Laurent CANTET (1961-2024)

Cantet parti…

« J’ai l’impression que l’école m’a formé à l’esprit critique et à un regard sur le monde que je dois à tous les instituteurs et à tous les professeurs que j’ai pu avoir. »

Laurent Cantet in Le Monde, 14 novembre 2020.

Huit films (neuf si on compte un premier téléfilm), c’est bien peu pour une filmo. De « Ressources Humaines » à « Arthur Rambo », sans oublier de passer « Entre les murs », la carrière cinématographique de Laurent Cantet s’étale sur vingt-cinq ans, bien trop vite parvenue à sa conclusion.

Personne n’a oublié sa Palme d’Or. « Entre les murs » fit à l’époque l’effet d’une craie qui grince sur le tableau noir de l’école, un regard acéré sur le rapport élève/professeur, un décalage brutal et remuant qui réveilla l’auditoire et enthousiasma le jury cannois. En tant que fils d’instits, ce sujet soulevé par la plume de François Bégaudeau ne pouvait que l’interpeller. Laurent Cantet n’était alors qu’un inconnu aux yeux du grand public, malgré un César pour son premier film et la révélation d’un nouveau venu dans le paysage : Jalil Lespert. Pourtant, déjà, il avait su très bien cerner les rapports conflictuels. Dans « Ressources Humaines » d’abord, mettant en porte-à-faux un col blanc dans l’entreprise où travaille son père en col bleu. Et puis le traumatisant « L’Emploi du Temps », point de vue personnel sur l’affaire Romand, cadré autour du miroir social déformant et du drame qu’il peut engendrer. Et puis « Vers le Sud », un peu moins réussi, mais tout aussi passionnant sur une autre forme de rapport de classes sur fond de tourisme sexuel. Après la Palme, ce furent « Foxfire » tourné en anglais d’après Joyce Carol Oates, puis « Retour à Ithaque » en espagnol, avant un retour en France dans « L’Atelier ». « En quelque sorte, c’est lui qui m’a fait revenir au cinéma » disait dans un interview croisé pour Marianne son vieux complice de l’IDHEC, Robin Campillo. Cantet l’avait d’abord engagé comme monteur, puis comme co-scénariste sur plusieurs de ses films.
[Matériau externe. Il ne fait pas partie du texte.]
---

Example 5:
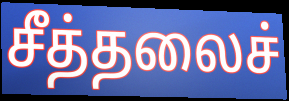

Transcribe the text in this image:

சீத்தலைச்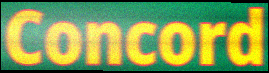
Concord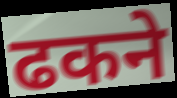
ढकने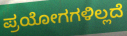
ಪ್ರಯೋಗಗಳಿಲ್ಲದೆ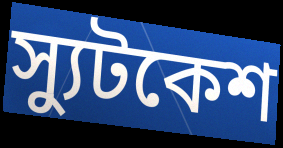
স্যুটকেশ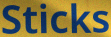
Sticks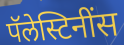
पॅलेस्टिनींसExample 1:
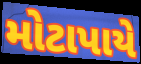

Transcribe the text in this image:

મોટાપાયે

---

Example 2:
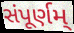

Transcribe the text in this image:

સંપૂર્ણમ્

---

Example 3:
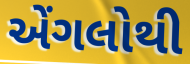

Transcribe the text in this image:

એંગલોથી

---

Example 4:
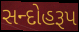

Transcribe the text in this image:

સન્દોહરૂપ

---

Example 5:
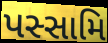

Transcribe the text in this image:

પસ્સામિ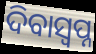
ଦିବାସ୍ଵପ୍ନ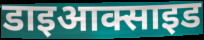
डाइआक्साइडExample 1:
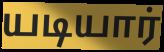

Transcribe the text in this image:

யடியார்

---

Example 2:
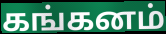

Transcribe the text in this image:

கங்கனம்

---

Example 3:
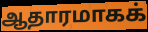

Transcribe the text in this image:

ஆதாரமாகக்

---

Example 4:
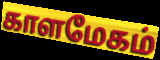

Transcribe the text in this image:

காளமேகம்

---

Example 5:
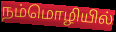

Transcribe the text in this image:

நம்மொழியில்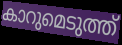
കാറുമെടുത്ത്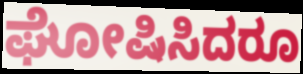
ಘೋಷಿಸಿದರೂ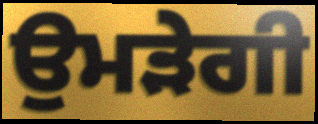
ਉਮੜੇਗੀ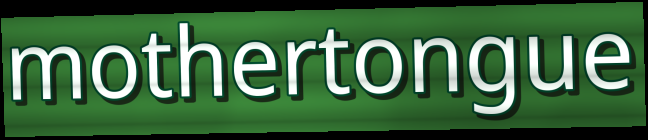
mothertongue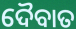
ଦୈବାତ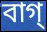
বাগ্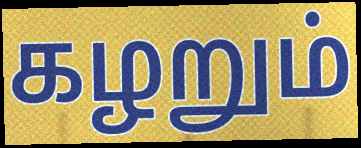
கழறும்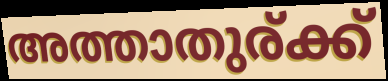
അത്താതുര്ക്ക്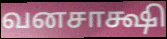
வனசாக்ஷி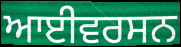
ਆਈਵਰਸਨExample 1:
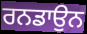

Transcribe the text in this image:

ਰਨਡਾਉਨ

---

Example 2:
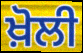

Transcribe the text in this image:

ਖ਼ੋਲੀ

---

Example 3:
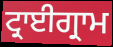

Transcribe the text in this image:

ਟ੍ਰਾਈਗ੍ਰਾਮ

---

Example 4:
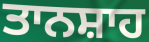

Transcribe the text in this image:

ਤਾਨਸ਼ਾਹ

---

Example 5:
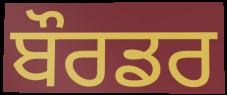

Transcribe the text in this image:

ਬੌਰਡਰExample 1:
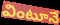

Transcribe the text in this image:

వింటూనే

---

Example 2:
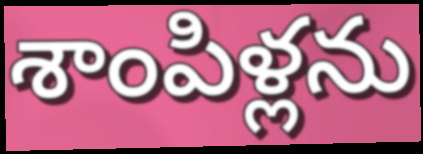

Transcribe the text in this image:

శాంపిళ్లను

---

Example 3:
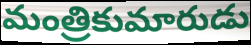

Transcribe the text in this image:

మంత్రికుమారుడు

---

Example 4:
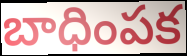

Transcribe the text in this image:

బాధింపక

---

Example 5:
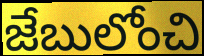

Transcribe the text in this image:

జేబులోంచిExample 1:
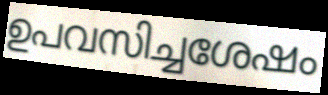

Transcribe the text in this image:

ഉപവസിച്ചശേഷം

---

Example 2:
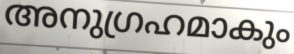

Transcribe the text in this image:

അനുഗ്രഹമാകും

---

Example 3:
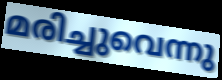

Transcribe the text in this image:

മരിച്ചുവെന്നു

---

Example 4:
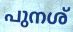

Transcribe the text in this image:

പുനശ്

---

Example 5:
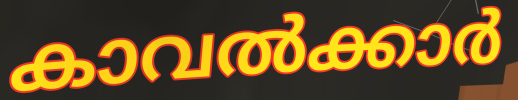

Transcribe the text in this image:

കാവൽക്കാർ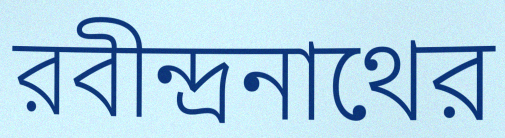
রবীন্দ্রনাথের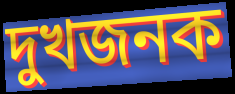
দুখজনকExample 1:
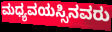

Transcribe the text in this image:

ಮಧ್ಯವಯಸ್ಸಿನವರು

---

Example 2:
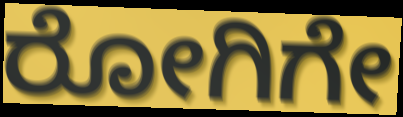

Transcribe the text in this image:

ರೋಗಿಗೇ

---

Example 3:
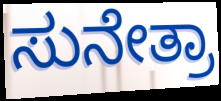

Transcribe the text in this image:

ಸುನೇತ್ರಾ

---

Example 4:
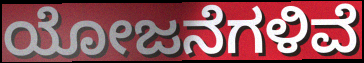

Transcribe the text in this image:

ಯೋಜನೆಗಳಿವೆ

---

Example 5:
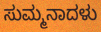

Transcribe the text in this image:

ಸುಮ್ಮನಾದಳುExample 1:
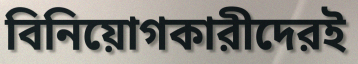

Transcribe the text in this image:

বিনিয়োগকারীদেরই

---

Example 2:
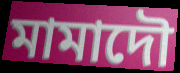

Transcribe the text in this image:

মামাদৌ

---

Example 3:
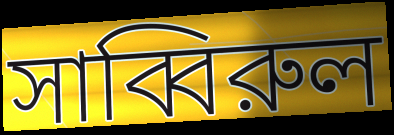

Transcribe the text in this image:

সাব্বিরুল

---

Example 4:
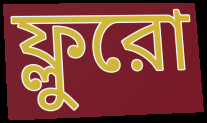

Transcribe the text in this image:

ফ্লুরো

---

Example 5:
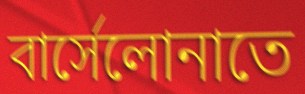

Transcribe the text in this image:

বার্সেলোনাতেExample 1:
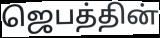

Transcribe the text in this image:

ஜெபத்தின்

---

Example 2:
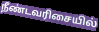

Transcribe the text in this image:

நீண்டவரிசையில்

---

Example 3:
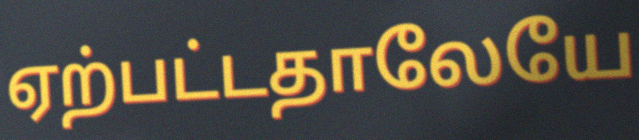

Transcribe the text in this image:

ஏற்பட்டதாலேயே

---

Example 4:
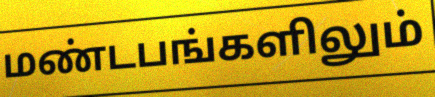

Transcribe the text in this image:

மண்டபங்களிலும்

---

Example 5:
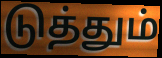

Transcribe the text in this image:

டுத்தும்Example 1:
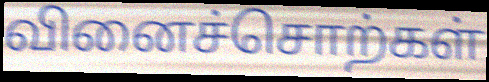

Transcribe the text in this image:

வினைச்சொற்கள்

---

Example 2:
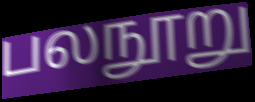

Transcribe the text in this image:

பலநூறு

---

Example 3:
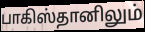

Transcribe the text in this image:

பாகிஸ்தானிலும்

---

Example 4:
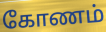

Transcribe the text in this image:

கோணம்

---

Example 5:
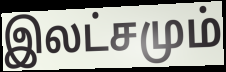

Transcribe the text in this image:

இலட்சமும்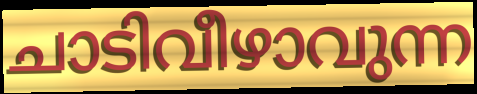
ചാടിവീഴാവുന്ന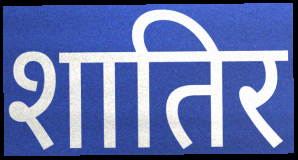
शातिरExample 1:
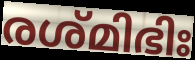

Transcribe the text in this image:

രശ്മിഭിഃ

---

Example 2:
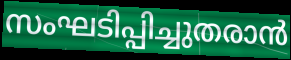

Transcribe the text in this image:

സംഘടിപ്പിച്ചുതരാൻ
En pleine préparation d’un nouveau long métrage (« l’Apprenti » prévu pour 2025), Laurent Cantet était un cinéaste du travail au travail, le regard toujours affûté sur des sujets piquants (comme dans le fascinant « Arthur Rambo »). Et certainement l’un des plus brillants de sa génération qui bien trop tôt s’en est allé.
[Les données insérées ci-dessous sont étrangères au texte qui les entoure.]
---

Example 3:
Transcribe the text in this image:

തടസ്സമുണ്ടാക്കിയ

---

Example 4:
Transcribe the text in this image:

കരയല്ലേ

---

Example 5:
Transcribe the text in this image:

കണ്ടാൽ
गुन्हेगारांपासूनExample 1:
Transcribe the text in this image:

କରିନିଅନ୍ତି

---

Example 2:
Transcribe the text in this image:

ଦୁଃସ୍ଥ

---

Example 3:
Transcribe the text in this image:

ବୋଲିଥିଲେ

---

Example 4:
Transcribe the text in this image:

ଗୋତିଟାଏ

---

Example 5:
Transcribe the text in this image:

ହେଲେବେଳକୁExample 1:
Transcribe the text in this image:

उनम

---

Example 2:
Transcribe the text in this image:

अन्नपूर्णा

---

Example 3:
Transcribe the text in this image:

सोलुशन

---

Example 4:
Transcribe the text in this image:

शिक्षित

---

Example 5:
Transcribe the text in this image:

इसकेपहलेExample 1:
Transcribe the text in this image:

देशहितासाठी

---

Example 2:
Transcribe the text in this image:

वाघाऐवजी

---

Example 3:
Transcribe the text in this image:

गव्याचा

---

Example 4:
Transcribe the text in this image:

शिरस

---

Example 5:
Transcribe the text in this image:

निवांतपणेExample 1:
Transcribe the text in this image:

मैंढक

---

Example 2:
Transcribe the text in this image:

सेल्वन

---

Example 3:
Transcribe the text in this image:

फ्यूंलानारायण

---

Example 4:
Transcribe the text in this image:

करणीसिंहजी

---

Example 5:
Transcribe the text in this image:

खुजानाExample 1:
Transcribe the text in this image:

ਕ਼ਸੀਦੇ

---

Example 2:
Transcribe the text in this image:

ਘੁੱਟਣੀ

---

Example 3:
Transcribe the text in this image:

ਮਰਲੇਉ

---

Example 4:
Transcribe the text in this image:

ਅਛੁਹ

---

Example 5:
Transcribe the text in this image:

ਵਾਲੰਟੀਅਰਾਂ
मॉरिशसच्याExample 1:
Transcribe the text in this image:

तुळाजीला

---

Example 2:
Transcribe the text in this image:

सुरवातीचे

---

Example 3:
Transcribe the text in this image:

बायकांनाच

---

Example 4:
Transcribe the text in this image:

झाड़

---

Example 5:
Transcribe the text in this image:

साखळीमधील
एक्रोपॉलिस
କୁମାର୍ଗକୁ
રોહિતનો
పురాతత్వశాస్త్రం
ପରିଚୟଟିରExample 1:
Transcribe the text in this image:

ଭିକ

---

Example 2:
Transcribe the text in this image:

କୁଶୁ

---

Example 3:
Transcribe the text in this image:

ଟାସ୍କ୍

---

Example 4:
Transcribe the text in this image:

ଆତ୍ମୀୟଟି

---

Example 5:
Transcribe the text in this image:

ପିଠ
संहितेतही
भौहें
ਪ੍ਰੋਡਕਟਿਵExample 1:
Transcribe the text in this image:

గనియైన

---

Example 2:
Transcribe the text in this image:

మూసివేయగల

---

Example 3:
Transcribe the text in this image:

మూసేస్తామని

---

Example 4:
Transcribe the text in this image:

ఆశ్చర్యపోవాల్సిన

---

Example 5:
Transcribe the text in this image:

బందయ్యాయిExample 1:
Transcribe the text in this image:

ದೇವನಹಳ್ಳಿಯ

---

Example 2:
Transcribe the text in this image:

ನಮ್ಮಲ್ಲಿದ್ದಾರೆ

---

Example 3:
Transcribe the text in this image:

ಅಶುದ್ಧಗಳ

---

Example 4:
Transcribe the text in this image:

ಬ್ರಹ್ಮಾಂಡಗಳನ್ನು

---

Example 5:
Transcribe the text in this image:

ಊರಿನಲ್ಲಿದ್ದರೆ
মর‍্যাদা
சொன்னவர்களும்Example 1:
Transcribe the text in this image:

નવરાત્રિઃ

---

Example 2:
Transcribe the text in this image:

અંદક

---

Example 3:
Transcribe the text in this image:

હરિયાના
14 réflexions sur “Laurent CANTET (1961-2024)

    • Ce premier film m’avait aussi beaucoup marqué, notamment ce conflit de loyauté du jeune cadre, tiraillé entre l’entreprise et le père. « L’emploi du temps » m’avait aussi beaucoup secoué, remuant la douloureuse question du déclassement, du chômage dérivant sur le drame. Bonne soirée Marie-Anne.

      Aimé par 2 personnes

    • Triste en effet,
      Je viens de revoir « Entre les murs », un film qui questionne moins l’école qu’un système créant de la distance entre sachants et apprenants, sorte de transposition du thème de « Ressources humaines » dans le milieu scolaire. Un constat assez terrible qui, malheureusement, près de quinze après, semble plus pertinent que jamais.